--- Start Records provided ---

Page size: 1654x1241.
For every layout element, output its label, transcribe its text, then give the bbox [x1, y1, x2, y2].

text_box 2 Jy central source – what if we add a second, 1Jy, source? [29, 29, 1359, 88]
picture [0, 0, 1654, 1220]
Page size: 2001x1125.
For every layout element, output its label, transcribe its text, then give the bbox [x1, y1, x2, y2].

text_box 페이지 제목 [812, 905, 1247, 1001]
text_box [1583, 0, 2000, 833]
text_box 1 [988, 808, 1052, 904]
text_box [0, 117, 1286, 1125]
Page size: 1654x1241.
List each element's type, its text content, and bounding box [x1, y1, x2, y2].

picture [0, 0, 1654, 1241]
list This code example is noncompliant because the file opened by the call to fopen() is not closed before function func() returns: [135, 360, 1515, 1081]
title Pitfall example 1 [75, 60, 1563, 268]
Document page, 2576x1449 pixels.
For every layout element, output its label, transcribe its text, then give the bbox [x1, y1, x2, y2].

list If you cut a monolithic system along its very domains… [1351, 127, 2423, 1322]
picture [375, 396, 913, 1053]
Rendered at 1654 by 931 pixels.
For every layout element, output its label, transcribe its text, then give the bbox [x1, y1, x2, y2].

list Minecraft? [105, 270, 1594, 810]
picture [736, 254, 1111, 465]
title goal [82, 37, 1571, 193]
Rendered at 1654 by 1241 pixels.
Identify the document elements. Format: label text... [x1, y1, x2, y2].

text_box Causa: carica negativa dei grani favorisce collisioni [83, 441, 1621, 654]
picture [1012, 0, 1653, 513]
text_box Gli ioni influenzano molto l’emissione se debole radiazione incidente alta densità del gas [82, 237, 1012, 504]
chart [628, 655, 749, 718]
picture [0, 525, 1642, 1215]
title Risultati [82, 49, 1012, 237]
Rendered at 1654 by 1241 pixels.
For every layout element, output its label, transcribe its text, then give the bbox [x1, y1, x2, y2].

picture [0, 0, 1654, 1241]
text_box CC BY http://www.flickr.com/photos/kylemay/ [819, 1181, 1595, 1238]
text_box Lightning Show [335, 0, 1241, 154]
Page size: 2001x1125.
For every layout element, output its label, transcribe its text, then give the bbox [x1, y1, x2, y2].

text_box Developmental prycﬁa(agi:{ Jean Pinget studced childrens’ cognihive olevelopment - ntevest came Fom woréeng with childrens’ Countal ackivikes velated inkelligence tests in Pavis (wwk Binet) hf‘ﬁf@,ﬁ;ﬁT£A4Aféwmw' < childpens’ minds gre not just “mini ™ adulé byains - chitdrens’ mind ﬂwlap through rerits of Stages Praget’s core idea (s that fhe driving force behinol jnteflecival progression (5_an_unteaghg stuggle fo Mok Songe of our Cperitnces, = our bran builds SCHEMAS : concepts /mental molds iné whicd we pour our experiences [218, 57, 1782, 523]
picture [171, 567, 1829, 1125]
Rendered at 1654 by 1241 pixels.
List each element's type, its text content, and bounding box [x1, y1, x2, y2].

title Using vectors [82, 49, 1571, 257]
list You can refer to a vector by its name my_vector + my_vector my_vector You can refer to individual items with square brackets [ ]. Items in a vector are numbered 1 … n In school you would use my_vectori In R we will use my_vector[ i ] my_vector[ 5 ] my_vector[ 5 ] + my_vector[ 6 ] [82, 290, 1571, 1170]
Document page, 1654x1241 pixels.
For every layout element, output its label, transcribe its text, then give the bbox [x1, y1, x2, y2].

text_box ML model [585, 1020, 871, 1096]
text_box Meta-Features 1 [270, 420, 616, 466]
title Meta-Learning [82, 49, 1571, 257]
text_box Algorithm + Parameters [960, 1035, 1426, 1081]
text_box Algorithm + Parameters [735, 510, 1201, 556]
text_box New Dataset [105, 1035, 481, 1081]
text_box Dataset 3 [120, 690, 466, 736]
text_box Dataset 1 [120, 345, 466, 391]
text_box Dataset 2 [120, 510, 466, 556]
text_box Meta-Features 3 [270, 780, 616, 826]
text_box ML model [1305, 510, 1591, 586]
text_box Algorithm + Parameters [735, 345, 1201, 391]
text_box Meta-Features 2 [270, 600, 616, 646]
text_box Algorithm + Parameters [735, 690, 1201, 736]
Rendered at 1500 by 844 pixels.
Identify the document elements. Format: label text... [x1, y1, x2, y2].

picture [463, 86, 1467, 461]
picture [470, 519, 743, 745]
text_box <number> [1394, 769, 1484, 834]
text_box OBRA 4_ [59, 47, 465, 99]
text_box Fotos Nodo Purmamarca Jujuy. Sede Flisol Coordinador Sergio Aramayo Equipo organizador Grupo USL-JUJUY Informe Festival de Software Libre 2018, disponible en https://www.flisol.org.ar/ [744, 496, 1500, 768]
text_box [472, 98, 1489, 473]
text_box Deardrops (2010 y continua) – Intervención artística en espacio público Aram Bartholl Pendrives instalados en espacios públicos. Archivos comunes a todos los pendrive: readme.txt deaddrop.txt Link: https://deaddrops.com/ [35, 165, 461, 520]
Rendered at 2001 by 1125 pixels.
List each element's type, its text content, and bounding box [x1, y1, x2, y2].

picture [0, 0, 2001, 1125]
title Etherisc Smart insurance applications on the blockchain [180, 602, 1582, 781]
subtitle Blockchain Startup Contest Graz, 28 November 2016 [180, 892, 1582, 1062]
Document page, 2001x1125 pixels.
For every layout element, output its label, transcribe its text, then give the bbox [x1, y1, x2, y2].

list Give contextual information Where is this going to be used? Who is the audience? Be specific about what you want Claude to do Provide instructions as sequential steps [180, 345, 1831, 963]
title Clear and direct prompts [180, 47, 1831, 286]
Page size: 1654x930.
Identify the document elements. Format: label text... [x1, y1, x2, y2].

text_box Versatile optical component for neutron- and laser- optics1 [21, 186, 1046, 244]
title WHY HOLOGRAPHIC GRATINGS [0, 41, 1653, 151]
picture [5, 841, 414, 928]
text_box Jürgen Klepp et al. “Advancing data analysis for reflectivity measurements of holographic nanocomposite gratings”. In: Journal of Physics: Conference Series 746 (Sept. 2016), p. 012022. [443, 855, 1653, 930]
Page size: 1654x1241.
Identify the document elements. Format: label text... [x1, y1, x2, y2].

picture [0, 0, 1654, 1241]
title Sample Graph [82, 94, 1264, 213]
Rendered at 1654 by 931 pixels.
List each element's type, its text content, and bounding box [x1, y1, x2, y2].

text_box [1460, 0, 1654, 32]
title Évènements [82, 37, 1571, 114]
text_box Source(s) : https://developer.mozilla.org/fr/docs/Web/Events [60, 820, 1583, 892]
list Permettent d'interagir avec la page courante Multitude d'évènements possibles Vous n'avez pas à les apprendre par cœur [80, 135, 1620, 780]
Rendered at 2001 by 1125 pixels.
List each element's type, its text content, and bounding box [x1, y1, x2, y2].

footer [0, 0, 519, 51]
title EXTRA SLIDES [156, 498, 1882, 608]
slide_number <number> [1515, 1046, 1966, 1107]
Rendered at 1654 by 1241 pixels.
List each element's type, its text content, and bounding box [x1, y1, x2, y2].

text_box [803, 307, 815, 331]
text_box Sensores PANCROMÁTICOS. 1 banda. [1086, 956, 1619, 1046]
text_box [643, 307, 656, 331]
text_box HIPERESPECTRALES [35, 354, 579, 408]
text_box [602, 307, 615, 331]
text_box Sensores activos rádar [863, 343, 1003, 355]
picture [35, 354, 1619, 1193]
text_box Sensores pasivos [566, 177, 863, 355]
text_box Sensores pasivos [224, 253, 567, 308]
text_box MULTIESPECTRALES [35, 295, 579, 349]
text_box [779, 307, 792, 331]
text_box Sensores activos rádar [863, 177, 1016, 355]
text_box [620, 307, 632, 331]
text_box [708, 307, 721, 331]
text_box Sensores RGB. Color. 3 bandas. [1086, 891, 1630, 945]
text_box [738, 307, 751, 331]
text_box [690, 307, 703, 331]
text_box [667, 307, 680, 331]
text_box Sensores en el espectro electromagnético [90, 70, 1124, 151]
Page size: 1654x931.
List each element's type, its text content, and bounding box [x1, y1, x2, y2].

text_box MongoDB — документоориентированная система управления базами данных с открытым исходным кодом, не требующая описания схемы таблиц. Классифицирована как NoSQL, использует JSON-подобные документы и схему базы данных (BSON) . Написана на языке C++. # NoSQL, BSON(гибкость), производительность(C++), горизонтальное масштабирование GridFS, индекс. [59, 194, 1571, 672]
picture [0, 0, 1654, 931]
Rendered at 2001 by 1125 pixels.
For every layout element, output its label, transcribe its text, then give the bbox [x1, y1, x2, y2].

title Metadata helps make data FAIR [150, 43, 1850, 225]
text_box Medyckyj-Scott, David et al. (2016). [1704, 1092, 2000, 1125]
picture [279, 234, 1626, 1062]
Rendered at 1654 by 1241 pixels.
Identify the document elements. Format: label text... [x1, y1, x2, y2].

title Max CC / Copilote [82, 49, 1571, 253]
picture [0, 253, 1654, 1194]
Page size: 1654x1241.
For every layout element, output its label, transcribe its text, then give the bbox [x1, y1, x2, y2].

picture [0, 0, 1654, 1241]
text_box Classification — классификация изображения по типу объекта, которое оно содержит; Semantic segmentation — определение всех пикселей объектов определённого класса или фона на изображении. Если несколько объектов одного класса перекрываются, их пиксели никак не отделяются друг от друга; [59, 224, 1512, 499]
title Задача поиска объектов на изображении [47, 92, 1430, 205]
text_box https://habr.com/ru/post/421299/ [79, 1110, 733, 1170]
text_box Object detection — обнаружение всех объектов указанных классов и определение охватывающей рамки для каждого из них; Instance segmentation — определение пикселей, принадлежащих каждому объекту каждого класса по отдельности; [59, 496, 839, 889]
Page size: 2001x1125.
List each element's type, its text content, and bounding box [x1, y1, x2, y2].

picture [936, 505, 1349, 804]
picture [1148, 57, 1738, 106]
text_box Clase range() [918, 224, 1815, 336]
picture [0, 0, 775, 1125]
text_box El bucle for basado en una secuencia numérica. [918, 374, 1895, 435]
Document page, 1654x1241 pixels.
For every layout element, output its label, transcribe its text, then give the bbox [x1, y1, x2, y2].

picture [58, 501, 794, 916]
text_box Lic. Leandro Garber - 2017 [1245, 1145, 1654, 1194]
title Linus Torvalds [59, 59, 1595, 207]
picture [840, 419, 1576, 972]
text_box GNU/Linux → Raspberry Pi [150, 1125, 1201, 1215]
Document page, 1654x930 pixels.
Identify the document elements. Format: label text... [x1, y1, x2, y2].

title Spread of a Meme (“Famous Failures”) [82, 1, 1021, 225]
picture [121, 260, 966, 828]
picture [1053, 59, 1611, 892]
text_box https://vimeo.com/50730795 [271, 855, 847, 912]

--- End Records provided ---

## [What you are asked to do]
Reproduce every line of the items, unchanged, from the very start down to the line containing "title goal [82, 37, 1571, 193]", with both ends included.

## [Exercise result]
Page size: 1654x1241.
For every layout element, output its label, transcribe its text, then give the bbox [x1, y1, x2, y2].

text_box 2 Jy central source – what if we add a second, 1Jy, source? [29, 29, 1359, 88]
picture [0, 0, 1654, 1220]
Page size: 2001x1125.
For every layout element, output its label, transcribe its text, then give the bbox [x1, y1, x2, y2].

text_box 페이지 제목 [812, 905, 1247, 1001]
text_box [1583, 0, 2000, 833]
text_box 1 [988, 808, 1052, 904]
text_box [0, 117, 1286, 1125]
Page size: 1654x1241.
List each element's type, its text content, and bounding box [x1, y1, x2, y2].

picture [0, 0, 1654, 1241]
list This code example is noncompliant because the file opened by the call to fopen() is not closed before function func() returns: [135, 360, 1515, 1081]
title Pitfall example 1 [75, 60, 1563, 268]
Document page, 2576x1449 pixels.
For every layout element, output its label, transcribe its text, then give the bbox [x1, y1, x2, y2].

list If you cut a monolithic system along its very domains… [1351, 127, 2423, 1322]
picture [375, 396, 913, 1053]
Rendered at 1654 by 931 pixels.
For every layout element, output its label, transcribe its text, then give the bbox [x1, y1, x2, y2].

list Minecraft? [105, 270, 1594, 810]
picture [736, 254, 1111, 465]
title goal [82, 37, 1571, 193]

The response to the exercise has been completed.